DOCUMENT EXCERPT:
## start

# Fall



## hashbrown (Sep 2, 2013)

Nothing quite says fall to me like apple butter being cooked and canned over a red oak fire with dutch oven yeast rolls.


----------



## bacpacker (Jul 15, 2011)

I can smell the butter and rolls from here. I really like your fire pit/canning set up. Gave me some ideas for around here.


----------



## Tweto (Nov 26, 2011)

There's a whole lot more to like about this then the food. Lucky man!


----------



## terri9630 (Jun 2, 2016)

Fall is delicious, isn't it. Smells like fresh grape jelly and biscuits here today. Kid made some grape jelly for the fair this week so I made some biscuits to go with the jar that's never full enough to make it in the canner. Yum!


----------



## hashbrown (Sep 2, 2013)

bacpacker said:


> I can smell the butter and rolls from here. I really like your fire pit/canning set up. Gave me some ideas for around here.


We usually do our canning on our deck with propane cookers. This was just a fun way to spend an afternoon. We used to have a skid steer grill and concrete block setup to cook on but we figured as muck as we cook over a fire we would make a nice place to do it.



Tweto said:


> There's a whole lot more to like about this then the food. Lucky man!


A blind hog will find an acorn every once in awhile....



terri9630 said:


> Fall is delicious, isn't it. Smells like fresh grape jelly and biscuits here today. Kid made some grape jelly for the fair this week so I made some biscuits to go with the jar that's never full enough to make it in the canner. Yum!


The wife left me in charge of stirring the grape jelly once... I wasn't paying attention like I should have been and let it boil over on her new glass top range ruining it. We still refer to it as the great jelly incident of 2013.


----------



## Caribou (Aug 18, 2012)

hashbrown said:


> The wife left me in charge of stirring the grape jelly once... I wasn't paying attention like I should have been and let it boil over on her new glass top range ruining it. We still refer to it as the great jelly incident of 2013.


That explains why the kid is still breathing after melting the candy into the front seat of the car. I guess the acorn doesn't fall too far from the blind hog.


----------



## hashbrown (Sep 2, 2013)

Caribou said:


> That explains why the kid is still breathing after melting the candy into the front seat of the car. I guess the acorn doesn't fall too far from the blind hog.


 You hit the nail on the head there my friend!


----------

## end

EXTRACTED ENTRIES:
## start

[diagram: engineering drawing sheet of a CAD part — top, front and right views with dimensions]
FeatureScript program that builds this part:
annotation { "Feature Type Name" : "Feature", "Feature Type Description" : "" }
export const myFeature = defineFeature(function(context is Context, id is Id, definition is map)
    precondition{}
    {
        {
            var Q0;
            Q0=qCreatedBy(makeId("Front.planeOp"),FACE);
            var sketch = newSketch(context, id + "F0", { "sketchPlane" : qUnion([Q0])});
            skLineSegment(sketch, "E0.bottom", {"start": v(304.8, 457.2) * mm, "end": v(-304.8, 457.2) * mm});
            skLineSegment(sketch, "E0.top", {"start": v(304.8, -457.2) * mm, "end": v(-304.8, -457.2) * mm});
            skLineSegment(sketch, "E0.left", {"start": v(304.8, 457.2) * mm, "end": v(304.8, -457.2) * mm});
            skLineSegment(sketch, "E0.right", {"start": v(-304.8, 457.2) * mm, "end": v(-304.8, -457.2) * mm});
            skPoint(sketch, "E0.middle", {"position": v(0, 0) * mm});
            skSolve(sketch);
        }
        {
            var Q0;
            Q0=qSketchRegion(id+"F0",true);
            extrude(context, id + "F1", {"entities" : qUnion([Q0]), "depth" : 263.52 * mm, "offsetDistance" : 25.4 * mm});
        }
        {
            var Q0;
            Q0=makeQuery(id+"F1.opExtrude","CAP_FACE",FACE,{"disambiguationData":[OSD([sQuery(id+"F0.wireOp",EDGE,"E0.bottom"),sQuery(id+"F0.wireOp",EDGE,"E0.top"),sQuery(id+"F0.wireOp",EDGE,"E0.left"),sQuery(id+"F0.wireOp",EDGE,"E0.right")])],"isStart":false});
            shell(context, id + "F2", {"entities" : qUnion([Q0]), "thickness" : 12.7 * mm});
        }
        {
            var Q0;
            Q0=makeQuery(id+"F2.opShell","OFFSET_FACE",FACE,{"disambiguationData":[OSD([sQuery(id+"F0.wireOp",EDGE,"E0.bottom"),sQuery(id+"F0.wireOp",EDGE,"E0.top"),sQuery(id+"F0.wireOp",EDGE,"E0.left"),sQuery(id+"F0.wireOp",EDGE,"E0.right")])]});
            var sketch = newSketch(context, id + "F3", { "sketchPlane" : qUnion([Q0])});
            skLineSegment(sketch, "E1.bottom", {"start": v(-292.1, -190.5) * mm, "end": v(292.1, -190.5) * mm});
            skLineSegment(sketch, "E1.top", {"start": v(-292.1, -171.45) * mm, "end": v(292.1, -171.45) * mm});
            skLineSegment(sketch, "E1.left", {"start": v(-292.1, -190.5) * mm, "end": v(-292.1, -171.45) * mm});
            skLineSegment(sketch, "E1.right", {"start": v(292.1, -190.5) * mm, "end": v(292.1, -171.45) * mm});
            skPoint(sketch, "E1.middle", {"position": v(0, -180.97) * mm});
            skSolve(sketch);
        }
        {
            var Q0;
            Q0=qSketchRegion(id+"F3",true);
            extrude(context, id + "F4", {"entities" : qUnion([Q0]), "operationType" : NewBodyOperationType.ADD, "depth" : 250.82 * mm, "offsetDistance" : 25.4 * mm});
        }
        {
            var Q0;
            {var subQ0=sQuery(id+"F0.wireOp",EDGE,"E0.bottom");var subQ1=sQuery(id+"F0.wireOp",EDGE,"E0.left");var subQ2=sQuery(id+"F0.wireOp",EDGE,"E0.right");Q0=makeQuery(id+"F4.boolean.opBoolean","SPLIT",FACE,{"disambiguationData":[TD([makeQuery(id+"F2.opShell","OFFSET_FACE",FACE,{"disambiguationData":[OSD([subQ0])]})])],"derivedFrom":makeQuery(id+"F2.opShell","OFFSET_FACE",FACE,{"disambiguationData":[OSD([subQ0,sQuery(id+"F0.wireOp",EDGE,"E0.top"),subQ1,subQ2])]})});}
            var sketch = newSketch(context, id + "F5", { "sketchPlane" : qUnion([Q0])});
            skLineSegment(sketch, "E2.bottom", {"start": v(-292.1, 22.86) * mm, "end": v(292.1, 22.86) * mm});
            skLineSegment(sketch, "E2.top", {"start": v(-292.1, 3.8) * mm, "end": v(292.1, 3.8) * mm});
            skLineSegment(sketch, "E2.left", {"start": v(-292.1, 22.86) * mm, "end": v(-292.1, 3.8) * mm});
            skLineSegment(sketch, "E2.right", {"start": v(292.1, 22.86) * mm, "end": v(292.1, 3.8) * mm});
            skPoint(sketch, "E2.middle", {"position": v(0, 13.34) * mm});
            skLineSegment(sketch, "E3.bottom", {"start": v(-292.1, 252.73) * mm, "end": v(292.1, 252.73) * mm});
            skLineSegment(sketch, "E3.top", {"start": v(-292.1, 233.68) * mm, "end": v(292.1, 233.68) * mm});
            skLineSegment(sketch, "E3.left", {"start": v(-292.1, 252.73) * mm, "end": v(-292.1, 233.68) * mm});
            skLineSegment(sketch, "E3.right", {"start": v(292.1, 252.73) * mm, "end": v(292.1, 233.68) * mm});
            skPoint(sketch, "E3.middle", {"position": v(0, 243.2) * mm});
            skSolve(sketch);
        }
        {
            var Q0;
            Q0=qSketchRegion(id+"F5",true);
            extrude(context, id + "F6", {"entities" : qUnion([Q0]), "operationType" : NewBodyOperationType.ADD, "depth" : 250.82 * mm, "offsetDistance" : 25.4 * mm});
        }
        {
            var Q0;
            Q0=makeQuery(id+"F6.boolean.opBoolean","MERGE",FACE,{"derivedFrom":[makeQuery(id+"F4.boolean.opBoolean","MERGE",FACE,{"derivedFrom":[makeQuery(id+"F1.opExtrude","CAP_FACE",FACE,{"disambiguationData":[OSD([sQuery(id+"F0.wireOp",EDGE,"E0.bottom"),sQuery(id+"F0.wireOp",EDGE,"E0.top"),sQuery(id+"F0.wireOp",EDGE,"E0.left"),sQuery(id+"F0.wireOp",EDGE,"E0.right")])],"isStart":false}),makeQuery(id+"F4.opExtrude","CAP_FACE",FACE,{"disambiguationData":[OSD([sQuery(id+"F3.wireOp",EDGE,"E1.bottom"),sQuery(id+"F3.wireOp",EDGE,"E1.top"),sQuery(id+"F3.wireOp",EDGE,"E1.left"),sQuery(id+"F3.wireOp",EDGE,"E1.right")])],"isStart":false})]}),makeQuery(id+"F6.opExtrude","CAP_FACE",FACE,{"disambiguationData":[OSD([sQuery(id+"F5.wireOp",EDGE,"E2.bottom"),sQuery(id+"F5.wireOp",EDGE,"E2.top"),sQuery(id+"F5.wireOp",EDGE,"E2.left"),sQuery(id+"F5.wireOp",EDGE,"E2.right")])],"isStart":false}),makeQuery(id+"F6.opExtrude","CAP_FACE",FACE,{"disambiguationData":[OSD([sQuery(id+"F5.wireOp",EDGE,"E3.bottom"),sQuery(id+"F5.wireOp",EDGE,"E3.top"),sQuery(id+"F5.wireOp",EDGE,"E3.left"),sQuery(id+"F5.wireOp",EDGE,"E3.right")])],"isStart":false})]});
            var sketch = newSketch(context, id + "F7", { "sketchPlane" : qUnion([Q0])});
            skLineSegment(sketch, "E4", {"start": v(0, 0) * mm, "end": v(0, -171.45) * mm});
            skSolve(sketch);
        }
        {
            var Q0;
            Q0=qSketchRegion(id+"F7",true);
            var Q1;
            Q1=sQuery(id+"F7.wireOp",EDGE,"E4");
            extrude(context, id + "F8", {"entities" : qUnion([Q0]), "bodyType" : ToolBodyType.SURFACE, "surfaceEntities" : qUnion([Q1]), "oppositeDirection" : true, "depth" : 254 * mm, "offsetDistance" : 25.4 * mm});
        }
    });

## end

YOUR INSTRUCTIONS:
Please answer from the fall forum thread: where and with what does hashbrown usually do canning?

TASK OUTPUT:
On the deck with propane cookers.